--- Material for the task Enclosed Below ---

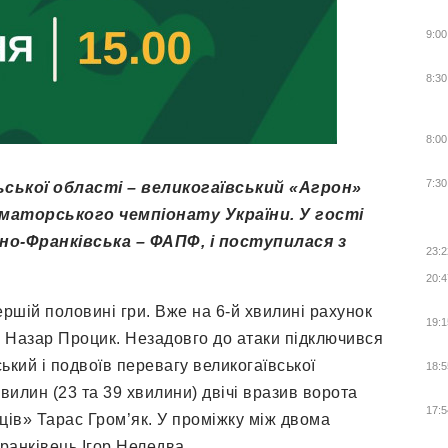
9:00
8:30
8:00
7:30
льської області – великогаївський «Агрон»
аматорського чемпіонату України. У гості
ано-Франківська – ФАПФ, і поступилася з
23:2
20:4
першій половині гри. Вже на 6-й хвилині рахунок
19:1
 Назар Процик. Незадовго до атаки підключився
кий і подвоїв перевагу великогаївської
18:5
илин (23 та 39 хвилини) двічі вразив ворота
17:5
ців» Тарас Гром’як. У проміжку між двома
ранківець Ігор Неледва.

--- End of Enclosed Material for the task ---

▸ **Job item**:
Pull out each line of the items that contains the string "великогаївський".

▸ **Output for this exercise**:
льської області – великогаївський «Агрон»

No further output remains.